Enfant,
quand j’avais un chagrin, je me réfugiais dans un livre pour apaiser ma
peine. Au fil des pages, décollant du réel, mon
chagrin s’estompait. C’était à chaque fois un même miracle. La
lecture : imparable thérapie contre mes petits maux d’humain. Que
puisais-je dans ces livres, pas forcément de race ? Un rien
qui ressemblait à de la force d’âme, une attitude volontariste face
aux méfaits du monde. Oui, je trouvais dans ces destins que je lisais la
voie à suivre, l’étoile qui me révélerait le bon
chemin, le salut à jamais. Dans cette naïve démarche, il y avait du
mystique, je n’en disconviens pas. Mais ces moments heureux, que je
vivais avec ces mots en rangs de marche m’ouvrant les
portes de l’Infini, avaient un goût d’éternité. Car non seulement,
j’avais fini par oublier pourquoi j’avais plongé dans la lecture mais je
m’étais aussi comme affranchi du Temps. Doublon de
rêve : être guéri de son chagrin et de l’ennui d’être mortel ! On
comprendra que je me pris d’amour déraisonnable pour la lecture et que
celle-ci, par ses vertus thérapeutiques, me
propulsa vers l’écriture. Gamin, un de mes rêves était de devenir
médecin. J’avais la vocation mais manquais de courage pour aborder de
longues études. Je le devins en écrivant. Ou, plus
exactement, je me mis à écrire avec l’arrière-pensée que si je
peaufinais mes textes, je guérirais plus d’un lecteur. Mais plus
précisément, je pensais aux lectrices et me disais que le meilleur
métier au monde était de s’occuper des états d’âme du sexe féminin.
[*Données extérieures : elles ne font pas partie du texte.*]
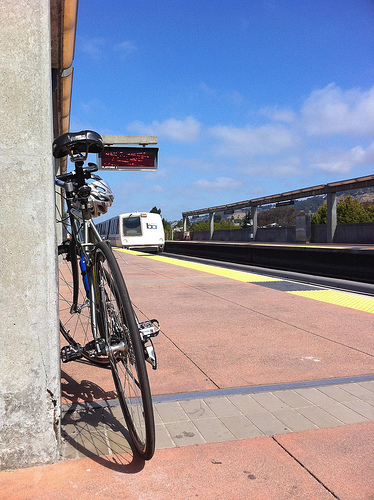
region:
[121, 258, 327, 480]
ground is red and stone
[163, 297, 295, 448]
ground is red and stone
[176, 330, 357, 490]
ground is red and stone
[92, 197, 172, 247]
Public transportation train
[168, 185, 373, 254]
Platform for train station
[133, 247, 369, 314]
Yellow cement platform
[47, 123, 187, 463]
Large blue bicycle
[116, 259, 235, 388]
Red cement platform for train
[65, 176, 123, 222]
Silver safety bike helmet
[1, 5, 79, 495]
Cement wall of a structure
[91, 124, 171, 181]
Train sign displaying information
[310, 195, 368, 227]
Big green trees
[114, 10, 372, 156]
Blue sky with slight clouds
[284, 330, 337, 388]
white stain on ground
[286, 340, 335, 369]
white stain on ground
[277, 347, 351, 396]
white stain on ground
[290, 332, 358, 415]
white stain on ground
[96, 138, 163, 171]
Red lighted sign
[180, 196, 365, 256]
Train platform on opposite side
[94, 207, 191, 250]
White train car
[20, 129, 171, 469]
Blue bicycle with thin tires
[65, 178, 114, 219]
Silver bicycle protective helmet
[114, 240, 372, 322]
Yellow stripe on the edge of the train platform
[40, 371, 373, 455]
Brown tile platform section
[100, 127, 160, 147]
Cement post supporting sign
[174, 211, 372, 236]
Green bushes behind train station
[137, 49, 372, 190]
Blue sky with white clouds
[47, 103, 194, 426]
A bike against a wall.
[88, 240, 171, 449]
The wheel is black.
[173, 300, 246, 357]
The sidewalk is red.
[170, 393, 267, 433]
The sidewalk is brick.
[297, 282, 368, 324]
Yellow line on the ground.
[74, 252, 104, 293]
Blue part of the bike.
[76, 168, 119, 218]
Helmet on the bike.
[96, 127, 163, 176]
Red board hanging high.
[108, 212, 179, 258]
The bus is white.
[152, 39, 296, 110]
The sky is blue.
Ainsi fus-je embarqué dans la galère de l’écriture, sachant que si
j’étais en soute, il y avait sur le pont plus d’une captive
à secourir, plus d’une veuve à consoler, plus d’une Bovary en herbe
qui avait grand besoin des premiers soins. Ayant compris très tôt tout
le miraculeux de la lecture, je découvrais que
l’écriture était aussi une auto-thérapie, une manière radicale de
mater ses démons et le plus sûr moyen de partager une gigue avec le
Diable. Bref, de rendre supportable cet autre gisant
malignement au fond de nous. Je ne dis pas qu’en écrivant on n’a
plus de chagrin : je suggère seulement que c’est la voie royale pour
transformer ses larmes en joies, pour convertir ses
peines en apothéose de bonheurs, pour réduire ses chagrins au point
d’en oublier l’objet, qu’on soit gamin ou homme vieillissant, gamine,
jeune fille en fleurs ou Marquise de Merteuil.